··· DATASET CONTENT ···

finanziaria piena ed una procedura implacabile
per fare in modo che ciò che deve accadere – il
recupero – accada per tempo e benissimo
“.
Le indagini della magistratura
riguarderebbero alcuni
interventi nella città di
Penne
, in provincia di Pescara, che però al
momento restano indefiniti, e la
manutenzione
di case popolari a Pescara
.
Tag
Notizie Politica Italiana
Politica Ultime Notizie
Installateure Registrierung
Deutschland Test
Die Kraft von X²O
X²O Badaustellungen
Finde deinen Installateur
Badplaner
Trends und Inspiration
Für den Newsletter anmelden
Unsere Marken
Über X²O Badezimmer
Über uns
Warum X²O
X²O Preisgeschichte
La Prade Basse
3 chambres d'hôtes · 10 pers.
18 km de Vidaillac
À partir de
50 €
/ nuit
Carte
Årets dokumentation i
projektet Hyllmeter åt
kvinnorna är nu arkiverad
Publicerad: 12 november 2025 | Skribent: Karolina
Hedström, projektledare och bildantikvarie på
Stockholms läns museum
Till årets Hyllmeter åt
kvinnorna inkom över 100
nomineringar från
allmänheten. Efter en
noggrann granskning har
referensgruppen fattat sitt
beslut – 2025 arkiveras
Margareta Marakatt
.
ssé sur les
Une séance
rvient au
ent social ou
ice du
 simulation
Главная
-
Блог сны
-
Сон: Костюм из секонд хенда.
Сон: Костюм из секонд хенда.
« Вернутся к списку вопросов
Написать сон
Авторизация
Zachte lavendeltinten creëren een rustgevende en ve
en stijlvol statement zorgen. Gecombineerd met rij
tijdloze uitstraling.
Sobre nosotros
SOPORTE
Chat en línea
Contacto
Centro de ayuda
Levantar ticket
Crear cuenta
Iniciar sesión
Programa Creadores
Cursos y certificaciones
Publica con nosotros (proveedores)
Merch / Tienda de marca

···

Reproduce all the data exactly. Include every line.

finanziaria piena ed una procedura implacabile
per fare in modo che ciò che deve accadere – il
recupero – accada per tempo e benissimo
“.
Le indagini della magistratura
riguarderebbero alcuni
interventi nella città di
Penne
, in provincia di Pescara, che però al
momento restano indefiniti, e la
manutenzione
di case popolari a Pescara
.
Tag
Notizie Politica Italiana
Politica Ultime Notizie
Installateure Registrierung
Deutschland Test
Die Kraft von X²O
X²O Badaustellungen
Finde deinen Installateur
Badplaner
Trends und Inspiration
Für den Newsletter anmelden
Unsere Marken
Über X²O Badezimmer
Über uns
Warum X²O
X²O Preisgeschichte
La Prade Basse
3 chambres d'hôtes · 10 pers.
18 km de Vidaillac
À partir de
50 €
/ nuit
Carte
Årets dokumentation i
projektet Hyllmeter åt
kvinnorna är nu arkiverad
Publicerad: 12 november 2025 | Skribent: Karolina
Hedström, projektledare och bildantikvarie på
Stockholms läns museum
Till årets Hyllmeter åt
kvinnorna inkom över 100
nomineringar från
allmänheten. Efter en
noggrann granskning har
referensgruppen fattat sitt
beslut – 2025 arkiveras
Margareta Marakatt
.
ssé sur les
Une séance
rvient au
ent social ou
ice du
 simulation
Главная
-
Блог сны
-
Сон: Костюм из секонд хенда.
Сон: Костюм из секонд хенда.
« Вернутся к списку вопросов
Написать сон
Авторизация
Zachte lavendeltinten creëren een rustgevende en ve
en stijlvol statement zorgen. Gecombineerd met rij
tijdloze uitstraling.
Sobre nosotros
SOPORTE
Chat en línea
Contacto
Centro de ayuda
Levantar ticket
Crear cuenta
Iniciar sesión
Programa Creadores
Cursos y certificaciones
Publica con nosotros (proveedores)
Merch / Tienda de marca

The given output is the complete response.